The hand-picked dogs are paired with a veteran in the program. Something that makes the program unique, Kinne said, is that the soldier then trains the dog to become certified as a service dog. The training process is as therapeutic as having a service dog, he said.
“We know how much animals can help,” Kinne said. “The idea was, what if we can help dogs help vets? Many veterans, when they come back, they often start isolating themselves. The dog forces them to get out.”
The year-long program will bring the veterans to Clear Path’s facilities, which includes an expansive training area in the basement and miles of trails surrounding the facility.
“Over time, the dog and the veteran get to know each other so they’re completely bonded,” Kinne said. “That allows the dog to tell the veteran when things are changing.”
The dogs are trained to help during periods of stress or panic, and can help navigate through crowds or check rooms in a home for problems before the veteran enters.
Focusing on the dog’s needs during a veteran’s panic attacks also helps divert their attention, avoiding a potentially bigger problem.
Clear Path also offers talking circles, a traditional piece of Native American cultures. It’s not group therapy, but it complements traditional therapy programs, much like the Dogs2Vets program, Sorrentino said.
Clear Path’s work is lauded by Ray Toenniessen, the director of operations and development for Syracuse University’s Institute for Veterans and Military Families, who is also a member of the organization’s board of directors and a veteran.

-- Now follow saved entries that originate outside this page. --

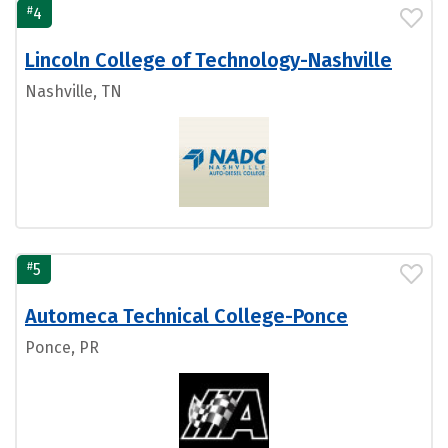
#
4
Lincoln College of Technology-Nashville
Nashville, TN
#
5
Automeca Technical College-Ponce
Ponce, PR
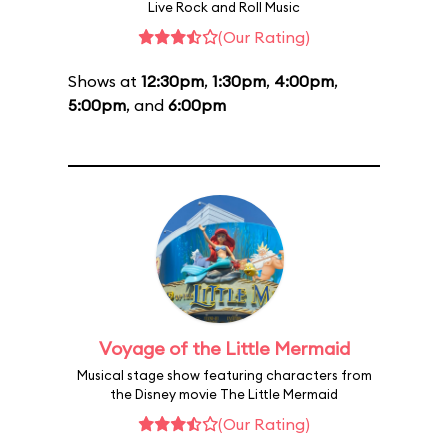
Live Rock and Roll Music
(Our Rating)
Shows at
12:30pm
,
1:30pm
,
4:00pm
,
5:00pm
, and
6:00pm
Voyage of the Little Mermaid
Musical stage show featuring characters from
the Disney movie The Little Mermaid
(Our Rating)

“Typically you see a majority of veterans who always have that want to be involved and help others when they come back,” he said. “You don’t see it as much from individuals who aren’t veterans. You see people say they support the troops, but you don’t see it as much as I have here [at Clear Path].”
Neither Sorrentino nor Spicer are veterans or married to veterans. Their connection with veterans is strong, however, as they work to help the community help our military men and women.
“In a general sense, this place is geared toward healing the emotion wounds of war,” she said. “Some of them have labels, some don’t.”